## [Exercise]
Exactly as written, set down each line of the data below except its pictures.

## [Data in this exercise]

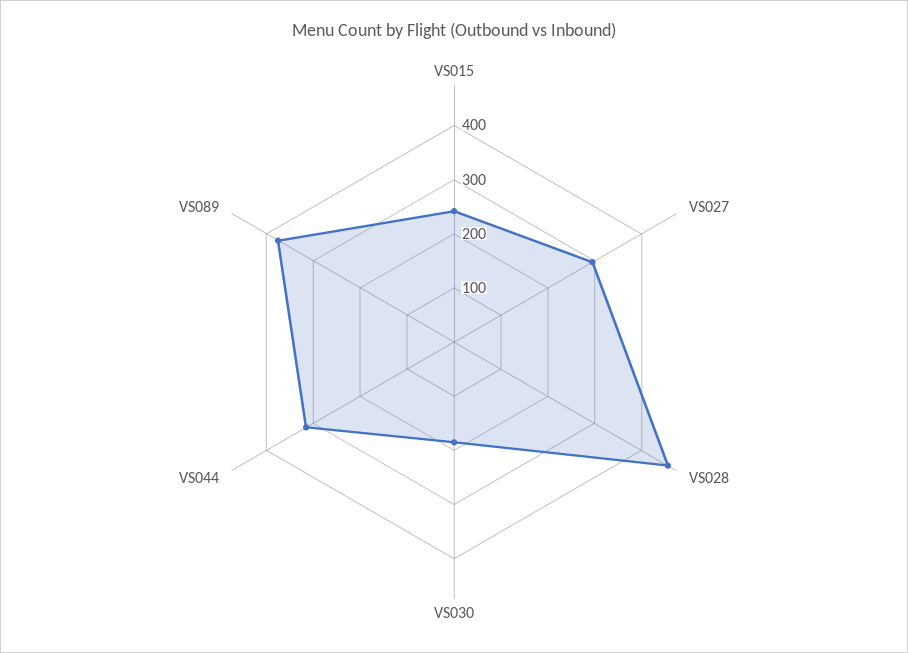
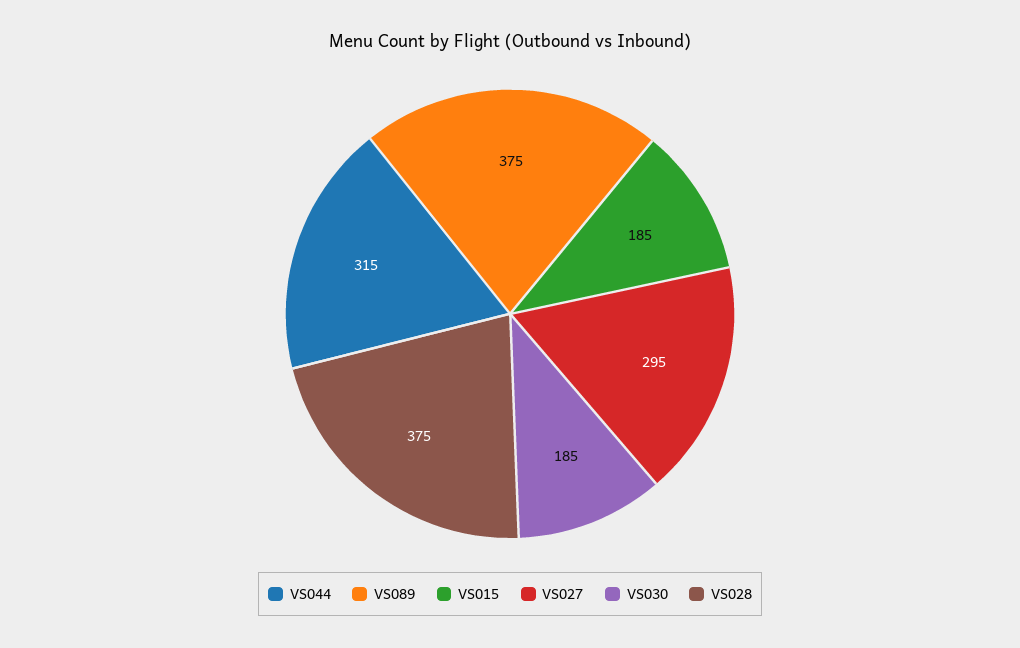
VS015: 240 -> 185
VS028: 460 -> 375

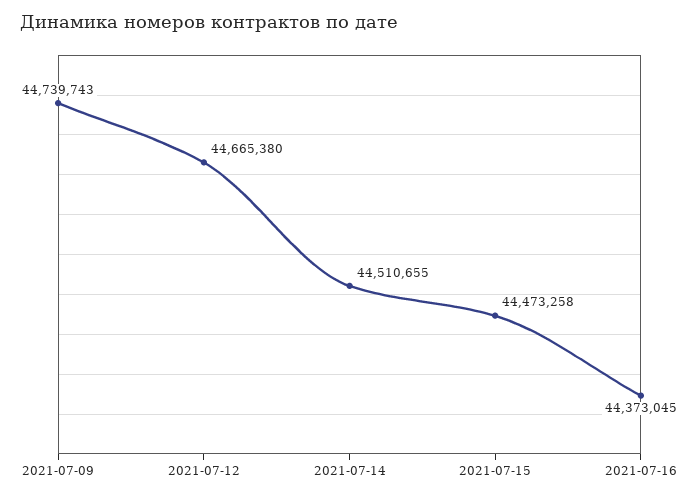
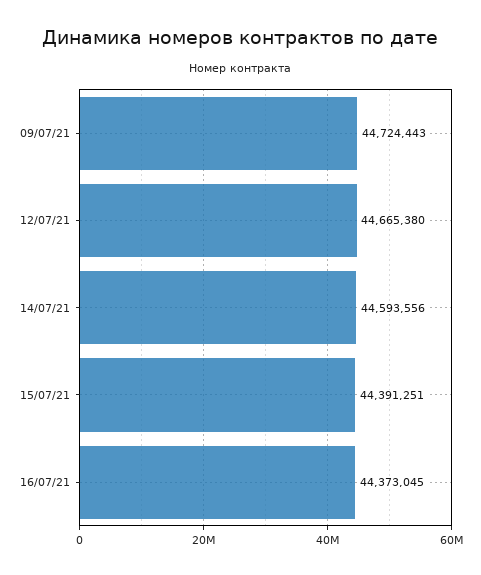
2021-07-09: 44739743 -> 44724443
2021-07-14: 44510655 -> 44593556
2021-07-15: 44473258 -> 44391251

## [Finished exercise]
VS015: 240 -> 185
VS028: 460 -> 375

2021-07-09: 44739743 -> 44724443
2021-07-14: 44510655 -> 44593556
2021-07-15: 44473258 -> 44391251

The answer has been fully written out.